YOUR INSTRUCTIONS »
Write the entries out again exactly as they stand, but without the pictures.

(Page-level text extractions)
◆ ◆ ◆ ◆ ◆ ◆ ◆
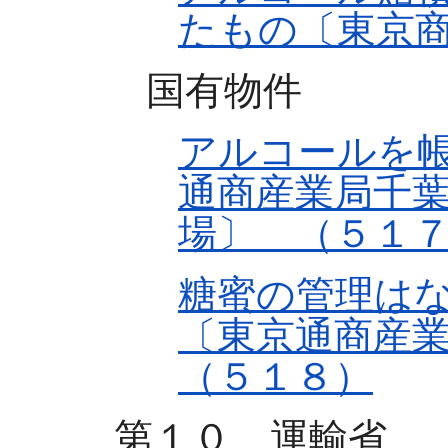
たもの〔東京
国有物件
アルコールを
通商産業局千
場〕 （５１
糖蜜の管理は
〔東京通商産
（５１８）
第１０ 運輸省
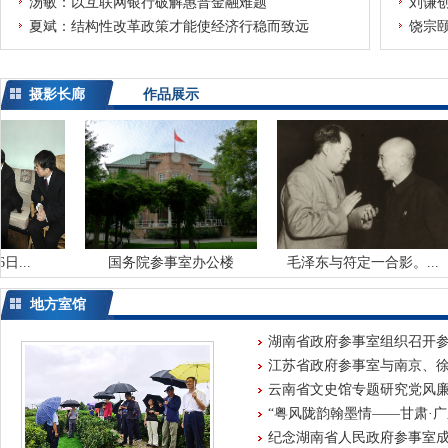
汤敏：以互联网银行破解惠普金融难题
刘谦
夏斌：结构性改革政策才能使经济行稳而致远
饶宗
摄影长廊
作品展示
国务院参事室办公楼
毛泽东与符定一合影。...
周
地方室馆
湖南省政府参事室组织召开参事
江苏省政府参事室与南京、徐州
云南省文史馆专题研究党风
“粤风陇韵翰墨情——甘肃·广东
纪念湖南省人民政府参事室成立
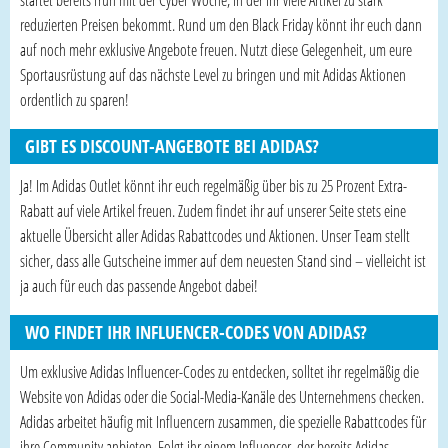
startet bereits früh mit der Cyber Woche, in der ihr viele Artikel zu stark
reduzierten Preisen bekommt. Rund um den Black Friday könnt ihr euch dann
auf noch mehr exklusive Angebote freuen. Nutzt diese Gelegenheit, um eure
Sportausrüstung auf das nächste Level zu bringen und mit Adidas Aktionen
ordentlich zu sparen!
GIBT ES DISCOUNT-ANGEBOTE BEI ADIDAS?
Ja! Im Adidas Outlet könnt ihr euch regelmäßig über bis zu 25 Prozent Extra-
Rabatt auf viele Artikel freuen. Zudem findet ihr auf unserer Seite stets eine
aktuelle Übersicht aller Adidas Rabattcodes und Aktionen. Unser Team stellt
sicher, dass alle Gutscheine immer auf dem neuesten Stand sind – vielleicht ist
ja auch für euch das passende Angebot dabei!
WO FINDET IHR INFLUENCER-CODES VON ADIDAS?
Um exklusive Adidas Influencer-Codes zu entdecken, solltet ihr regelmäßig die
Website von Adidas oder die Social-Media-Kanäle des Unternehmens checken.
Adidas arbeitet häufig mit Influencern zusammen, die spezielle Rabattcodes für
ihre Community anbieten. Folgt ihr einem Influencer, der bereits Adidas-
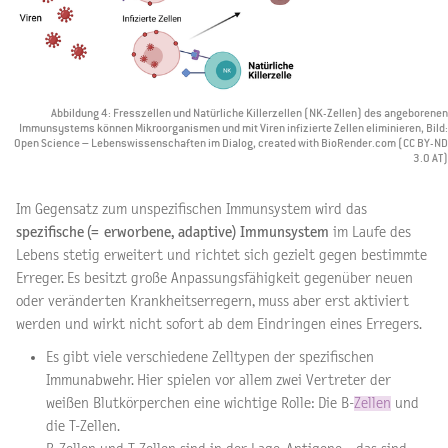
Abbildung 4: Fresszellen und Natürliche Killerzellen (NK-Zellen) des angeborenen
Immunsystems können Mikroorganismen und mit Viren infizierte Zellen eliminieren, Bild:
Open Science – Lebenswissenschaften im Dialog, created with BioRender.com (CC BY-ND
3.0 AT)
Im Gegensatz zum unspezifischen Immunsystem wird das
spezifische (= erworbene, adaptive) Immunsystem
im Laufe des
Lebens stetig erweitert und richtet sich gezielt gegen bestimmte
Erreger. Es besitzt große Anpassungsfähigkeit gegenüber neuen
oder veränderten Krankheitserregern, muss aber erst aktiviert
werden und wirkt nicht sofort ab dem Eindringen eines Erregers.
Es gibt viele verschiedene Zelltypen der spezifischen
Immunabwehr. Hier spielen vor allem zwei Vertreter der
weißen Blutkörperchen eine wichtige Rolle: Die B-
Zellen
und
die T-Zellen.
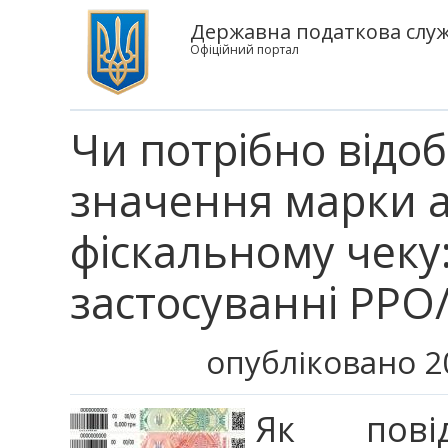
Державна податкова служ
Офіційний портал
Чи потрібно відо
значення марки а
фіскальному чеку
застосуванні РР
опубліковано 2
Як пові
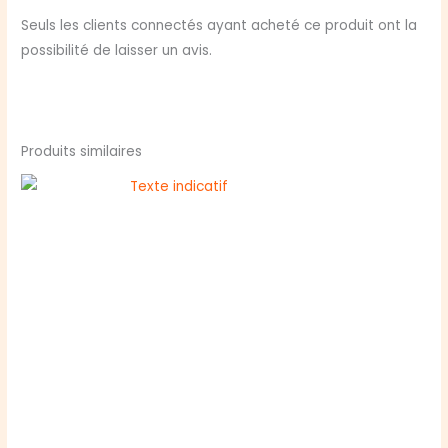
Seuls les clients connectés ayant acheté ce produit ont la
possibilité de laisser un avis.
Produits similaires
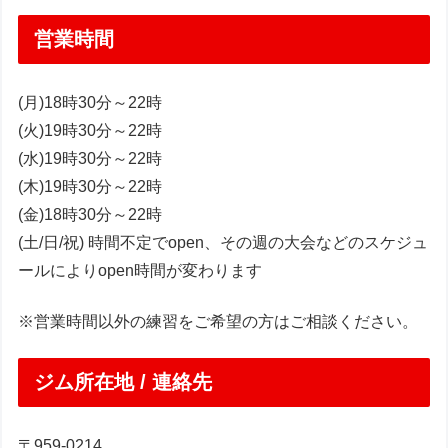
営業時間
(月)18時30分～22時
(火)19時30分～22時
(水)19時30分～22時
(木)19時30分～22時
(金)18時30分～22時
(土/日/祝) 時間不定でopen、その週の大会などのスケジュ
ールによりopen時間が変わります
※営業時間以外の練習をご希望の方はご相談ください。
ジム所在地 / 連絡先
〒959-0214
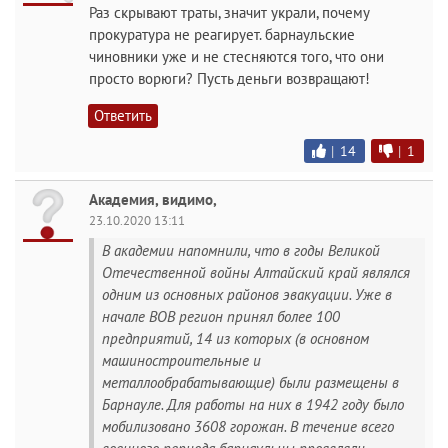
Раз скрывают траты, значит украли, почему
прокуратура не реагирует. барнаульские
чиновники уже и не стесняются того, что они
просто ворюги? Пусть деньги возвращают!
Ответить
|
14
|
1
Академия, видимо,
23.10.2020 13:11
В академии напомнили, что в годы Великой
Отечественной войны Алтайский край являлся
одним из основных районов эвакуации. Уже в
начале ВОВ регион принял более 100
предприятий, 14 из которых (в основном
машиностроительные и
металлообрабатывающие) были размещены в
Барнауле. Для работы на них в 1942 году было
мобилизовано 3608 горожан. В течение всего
◆ ◆ ◆ ◆ ◆ ◆ ◆
FINISHED EXERCISE »
たもの〔東京
国有物件
アルコールを
通商産業局千
場〕 （５１
糖蜜の管理は
〔東京通商産
（５１８）
第１０ 運輸省
汤敏：以互联网银行破解惠普金融难题
刘谦
夏斌：结构性改革政策才能使经济行稳而致远
饶宗
摄影长廊
作品展示
国务院参事室办公楼
毛泽东与符定一合影。...
周
地方室馆
湖南省政府参事室组织召开参事
江苏省政府参事室与南京、徐州
云南省文史馆专题研究党风
“粤风陇韵翰墨情——甘肃·广东
纪念湖南省人民政府参事室成立
startet bereits früh mit der Cyber Woche, in der ihr viele Artikel zu stark
reduzierten Preisen bekommt. Rund um den Black Friday könnt ihr euch dann
auf noch mehr exklusive Angebote freuen. Nutzt diese Gelegenheit, um eure
Sportausrüstung auf das nächste Level zu bringen und mit Adidas Aktionen
ordentlich zu sparen!
GIBT ES DISCOUNT-ANGEBOTE BEI ADIDAS?
Ja! Im Adidas Outlet könnt ihr euch regelmäßig über bis zu 25 Prozent Extra-
Rabatt auf viele Artikel freuen. Zudem findet ihr auf unserer Seite stets eine
aktuelle Übersicht aller Adidas Rabattcodes und Aktionen. Unser Team stellt
sicher, dass alle Gutscheine immer auf dem neuesten Stand sind – vielleicht ist
ja auch für euch das passende Angebot dabei!
WO FINDET IHR INFLUENCER-CODES VON ADIDAS?
Um exklusive Adidas Influencer-Codes zu entdecken, solltet ihr regelmäßig die
Website von Adidas oder die Social-Media-Kanäle des Unternehmens checken.
Adidas arbeitet häufig mit Influencern zusammen, die spezielle Rabattcodes für
ihre Community anbieten. Folgt ihr einem Influencer, der bereits Adidas-
Abbildung 4: Fresszellen und Natürliche Killerzellen (NK-Zellen) des angeborenen
Immunsystems können Mikroorganismen und mit Viren infizierte Zellen eliminieren, Bild:
Open Science – Lebenswissenschaften im Dialog, created with BioRender.com (CC BY-ND
3.0 AT)
Im Gegensatz zum unspezifischen Immunsystem wird das
spezifische (= erworbene, adaptive) Immunsystem
im Laufe des
Lebens stetig erweitert und richtet sich gezielt gegen bestimmte
Erreger. Es besitzt große Anpassungsfähigkeit gegenüber neuen
oder veränderten Krankheitserregern, muss aber erst aktiviert
werden und wirkt nicht sofort ab dem Eindringen eines Erregers.
Es gibt viele verschiedene Zelltypen der spezifischen
Immunabwehr. Hier spielen vor allem zwei Vertreter der
weißen Blutkörperchen eine wichtige Rolle: Die B-
Zellen
und
die T-Zellen.
Державна податкова служ
Офіційний портал
Чи потрібно відо
значення марки а
фіскальному чеку
застосуванні РР
опубліковано 2
Як пові
Seuls les clients connectés ayant acheté ce produit ont la
possibilité de laisser un avis.
Produits similaires
営業時間
(月)18時30分～22時
(火)19時30分～22時
(水)19時30分～22時
(木)19時30分～22時
(金)18時30分～22時
(土/日/祝) 時間不定でopen、その週の大会などのスケジュ
ールによりopen時間が変わります
※営業時間以外の練習をご希望の方はご相談ください。
ジム所在地 / 連絡先
〒959-0214
Раз скрывают траты, значит украли, почему
прокуратура не реагирует. барнаульские
чиновники уже и не стесняются того, что они
просто ворюги? Пусть деньги возвращают!
Ответить
|
14
|
1
Академия, видимо,
23.10.2020 13:11
В академии напомнили, что в годы Великой
Отечественной войны Алтайский край являлся
одним из основных районов эвакуации. Уже в
начале ВОВ регион принял более 100
предприятий, 14 из которых (в основном
машиностроительные и
металлообрабатывающие) были размещены в
Барнауле. Для работы на них в 1942 году было
мобилизовано 3608 горожан. В течение всего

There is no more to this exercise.